**Parts of the exercise:**
#1 In the review summaries, how is a home health agency paid when it provides four or fewer skilled visits in an episode?
#2 Please list every safety and health-related issue that the review summaries say the ORR review will specifically focus on.

**Document passage:**

  1. National Background Check Program: Assessment of Concluded State Grant Programs in 2017
    • The Patient Protection and Affordable Care Act (ACA) requires the OIG to evaluate grants provided to states to implement background check programs for prospective employees and providers of long-term-care services. The Office of Evaluation and Inspections will review the procedures that states implemented for long-term care facilities and providers to conduct background checks on prospective employees who would have direct access to patients. The agency seeks to determine the outcomes of the states’ programs and whether the checks led to any unintended consequences.
  1. Inappropriate Denial of Services and Payment in Medicare Advantage
    • The Office of Evaluation and Inspections will conduct medical record reviews to determine the extent to which beneficiaries and providers were denied preauthorization or payment for medically necessary services covered by Medicare. Capitated payment models are based on payment per person rather than payment per service provided. A central concern about the capitated payment model used in Medicare Advantage is the incentive to inappropriately deny access to, or reimbursement for, health care services in an attempt to increase profits for managed care plans. CMS seeks to determine the reasons for any inappropriate denials and the types of services involved, to the extent possible.
  1. Review of Home Health Claims for Services With 5 to 10 Skilled Visits
    • Low Utilization Payment Adjustments (LUPA) occur when a home health agency (HHA) provides four or fewer visits from a skilled service provider that are included under home health coverage in an episode. The HHA is then paid a standardized per-visit payment based on the visit type. The Office of Audit Services will determine whether home health claims with 5 to 10 skilled visits in a payment episode in which the beneficiary was discharged met coverage conditions and were adequately supported.
  1. Denials and Appeals in Medicare Part D
    • The Office of Evaluation and Inspections will examine national trends and CMS’s oversight of prescription drug denials in Part D during 2014-2016. CMS uses a capitated payment model to pay private insurers that provide and administer Medicare Part D benefits. Capitated payment models are on a payment-per-person rather than a payment-per-service basis. This can create an incentive to deny access to services or payment in order to increase an insurer’s profits. CMS is seeking to determine the extent to which denials that have been appealed to each level of review were overturned. The Office of Evaluation and Inspections will also examine variations in appeals and overturned denials across Part D contracts and evaluate CMS’s efforts to monitor and address inappropriate denials in Part D.
  1. CMS’s Contingency Planning for Information Technology Systems
    • The Office of Audit Services seeks to determine if CMS’s contingency planning for information technology systems meets federal requirements. The review also seeks to ensure the continuity of the essential functions that support the Agency’s mission.
  1. ORR and Grantee Facilities’ Steps to Ensure Health and Safety of Unaccompanied Children
    • The Office of Evaluations and Inspections will review the Office of Refugee Resettlement’s (ORR) efforts to ensure the safety and health of children placed at ORR facilities under the Unaccompanied Alien Children (UAC) program. Children in the UAC program are often cared for in facilities operated by grantees that receive funding from ORR. The review will specifically focus on a variety of safety and health-related issues such as employee background screening, employees’ clinical skills and training, identification and response to incidents of harm, and facility security.

**Provided material:**
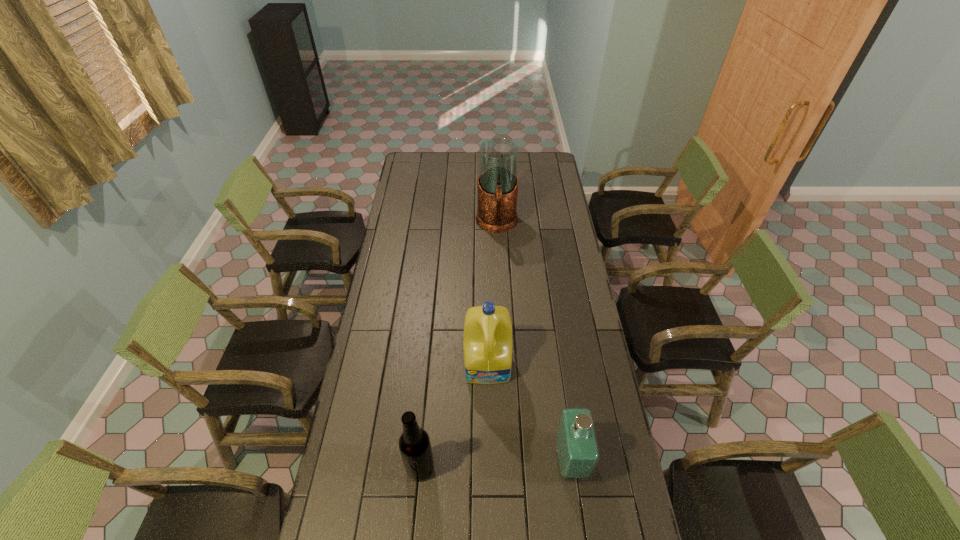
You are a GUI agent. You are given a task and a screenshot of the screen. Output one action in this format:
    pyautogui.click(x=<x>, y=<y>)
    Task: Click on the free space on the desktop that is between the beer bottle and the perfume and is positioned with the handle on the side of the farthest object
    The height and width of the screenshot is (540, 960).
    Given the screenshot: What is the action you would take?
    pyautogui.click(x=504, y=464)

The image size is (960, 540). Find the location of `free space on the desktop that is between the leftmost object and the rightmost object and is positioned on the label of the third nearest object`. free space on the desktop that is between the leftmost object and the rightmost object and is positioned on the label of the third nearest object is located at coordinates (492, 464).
--
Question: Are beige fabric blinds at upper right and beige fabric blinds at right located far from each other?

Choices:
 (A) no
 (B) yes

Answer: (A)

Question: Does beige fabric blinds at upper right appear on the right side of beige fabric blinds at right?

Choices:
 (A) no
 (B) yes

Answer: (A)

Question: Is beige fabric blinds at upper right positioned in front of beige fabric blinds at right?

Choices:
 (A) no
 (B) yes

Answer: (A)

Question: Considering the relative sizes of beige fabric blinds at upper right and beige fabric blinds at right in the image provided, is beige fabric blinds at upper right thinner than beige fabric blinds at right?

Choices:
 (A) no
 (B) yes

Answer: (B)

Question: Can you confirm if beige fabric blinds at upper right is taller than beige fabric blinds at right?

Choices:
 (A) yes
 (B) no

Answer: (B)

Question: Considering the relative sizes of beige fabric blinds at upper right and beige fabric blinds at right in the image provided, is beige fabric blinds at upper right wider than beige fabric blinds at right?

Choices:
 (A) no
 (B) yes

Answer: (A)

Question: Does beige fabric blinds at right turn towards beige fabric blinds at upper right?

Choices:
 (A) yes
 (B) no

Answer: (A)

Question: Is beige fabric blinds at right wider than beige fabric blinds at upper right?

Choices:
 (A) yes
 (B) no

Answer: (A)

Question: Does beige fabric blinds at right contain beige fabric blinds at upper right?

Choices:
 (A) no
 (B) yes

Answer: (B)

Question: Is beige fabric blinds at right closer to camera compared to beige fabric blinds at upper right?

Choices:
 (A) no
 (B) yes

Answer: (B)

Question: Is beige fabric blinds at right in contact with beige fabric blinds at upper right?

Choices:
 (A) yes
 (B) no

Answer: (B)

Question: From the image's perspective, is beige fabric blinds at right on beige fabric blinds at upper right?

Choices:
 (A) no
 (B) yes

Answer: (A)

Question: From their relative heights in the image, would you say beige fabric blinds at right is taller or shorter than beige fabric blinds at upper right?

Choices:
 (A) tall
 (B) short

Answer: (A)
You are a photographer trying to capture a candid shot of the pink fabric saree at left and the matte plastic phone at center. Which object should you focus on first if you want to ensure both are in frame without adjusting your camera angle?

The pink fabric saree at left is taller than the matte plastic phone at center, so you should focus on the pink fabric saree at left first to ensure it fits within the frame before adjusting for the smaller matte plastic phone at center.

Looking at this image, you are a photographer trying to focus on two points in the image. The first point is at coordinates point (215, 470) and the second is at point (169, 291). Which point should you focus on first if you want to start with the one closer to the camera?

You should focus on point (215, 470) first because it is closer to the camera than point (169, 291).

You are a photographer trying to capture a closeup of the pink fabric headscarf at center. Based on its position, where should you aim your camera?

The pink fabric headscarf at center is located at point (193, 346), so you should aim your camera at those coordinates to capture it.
--
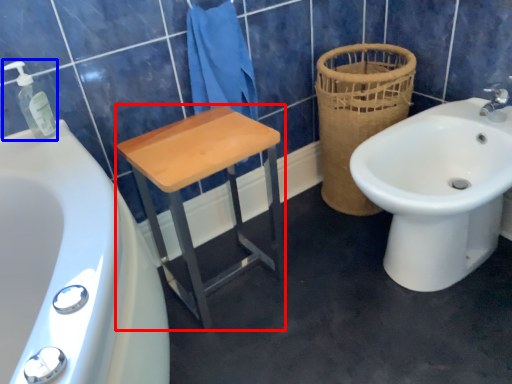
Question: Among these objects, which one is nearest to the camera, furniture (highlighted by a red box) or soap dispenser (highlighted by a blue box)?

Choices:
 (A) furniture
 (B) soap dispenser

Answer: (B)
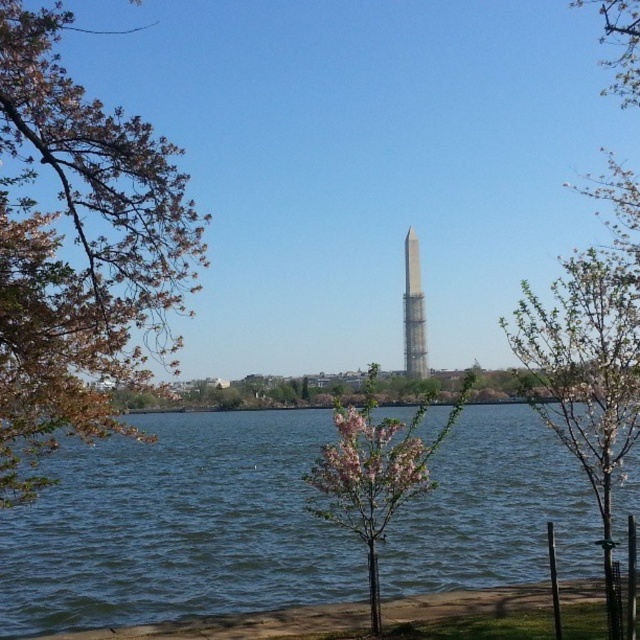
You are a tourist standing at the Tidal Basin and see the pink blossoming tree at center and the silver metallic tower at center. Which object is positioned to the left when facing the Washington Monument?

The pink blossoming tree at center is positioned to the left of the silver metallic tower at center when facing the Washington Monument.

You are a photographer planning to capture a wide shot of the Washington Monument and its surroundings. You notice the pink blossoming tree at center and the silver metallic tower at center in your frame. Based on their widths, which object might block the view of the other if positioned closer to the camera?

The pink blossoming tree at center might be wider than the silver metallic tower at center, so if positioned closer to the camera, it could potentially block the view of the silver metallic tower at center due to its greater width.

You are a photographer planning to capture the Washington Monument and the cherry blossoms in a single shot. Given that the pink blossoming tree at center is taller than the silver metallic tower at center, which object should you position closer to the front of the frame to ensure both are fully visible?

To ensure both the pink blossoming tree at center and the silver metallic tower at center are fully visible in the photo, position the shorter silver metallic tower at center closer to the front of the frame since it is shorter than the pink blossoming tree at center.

**Results for each task:**
#1 It is paid a standardized per-visit payment based on the visit type.

#2
- Employee background screening
- Employees' clinical skills and training
- Identification and response to incidents of harm
- Facility security